[Start of section]
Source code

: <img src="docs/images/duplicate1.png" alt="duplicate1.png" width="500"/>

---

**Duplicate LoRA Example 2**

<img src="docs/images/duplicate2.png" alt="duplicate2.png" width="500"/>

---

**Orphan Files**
[End of section]
* Your goal: Copy every line of the records that contains the string "images", treating uppercase and lowercase as different.

* Reply:
: <img src="docs/images/duplicate1.png" alt="duplicate1.png" width="500"/>
<img src="docs/images/duplicate2.png" alt="duplicate2.png" width="500"/>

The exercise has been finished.